Every line below that mentions the word "este" should be copied out.

(SUPPLIED ENTRIES Opens)

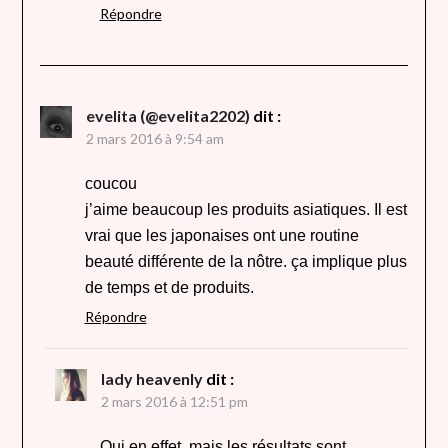
Répondre
evelita (@evelita2202)
dit :
2 mars 2016 à 9:54 am
coucou
j’aime beaucoup les produits asiatiques. Il est
vrai que les japonaises ont une routine
beauté différente de la nôtre. ça implique plus
de temps et de produits.
Répondre
lady heavenly
dit :
2 mars 2016 à 12:51 pm
Oui en effet, mais les résultats sont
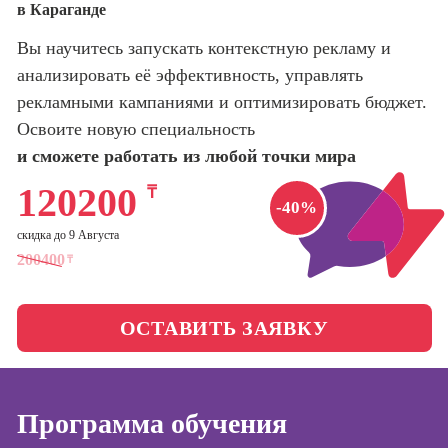
в Караганде
оптимизации
сайтов (seo-
Школа нейросетей и
Вы научитесь запускать контекстную рекламу и
продвижение
программирования
сайтов)
анализировать её эффективность, управлять
рекламными кампаниями и оптимизировать бюджет.
Школа психологии
Профессия
Освоите новую специальность
Интернет-
маркетолог
и сможете работать из любой точки мира
Школа актерского
мастерства
Профессия
120200
₸
Менеджер по
-40%
маркетингу в
Школа бизнеса и
скидка до 9 Августа
социальных
управления
200400
₸
сетях (SMM-
менеджер)
Фотошкола
Профессия
ОСТАВИТЬ ЗАЯВКУ
Специалист по
Школа медиа
таргетингу
Программа обучения
Курсы
Онлайн-обучение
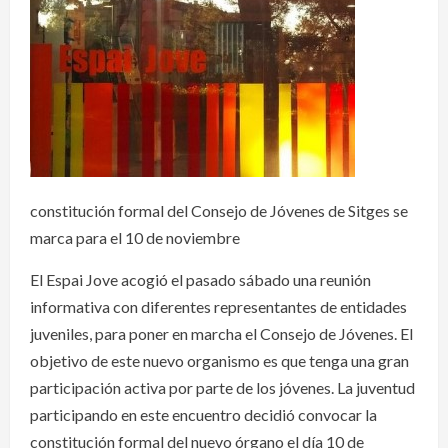
constitución formal del Consejo de Jóvenes de Sitges se
marca para el 10 de noviembre
El Espai Jove acogió el pasado sábado una reunión
informativa con diferentes representantes de entidades
juveniles, para poner en marcha el Consejo de Jóvenes. El
objetivo de este nuevo organismo es que tenga una gran
participación activa por parte de los jóvenes. La juventud
participando en este encuentro decidió convocar la
constitución formal del nuevo órgano el día 10 de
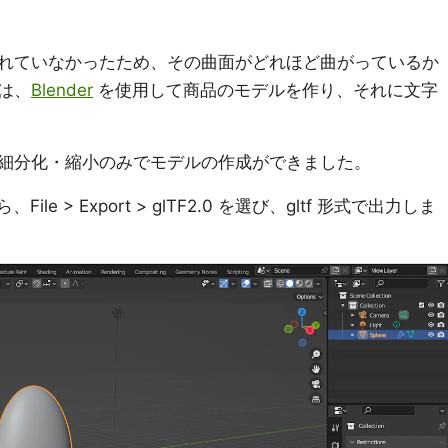
れていなかったため、その曲面がどれほど曲がっているか
は、
Blender
を使用して商品のモデルを作り、それに文字
細分化・縮小のみでモデルの作成ができました。
ile > Export > glTF2.0 を選び、gltf 形式で出力しま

(SUPPLIED ENTRIES Closes)

• WRITTEN RESPONSE:
objetivo de este nuevo organismo es que tenga una gran
participando en este encuentro decidió convocar la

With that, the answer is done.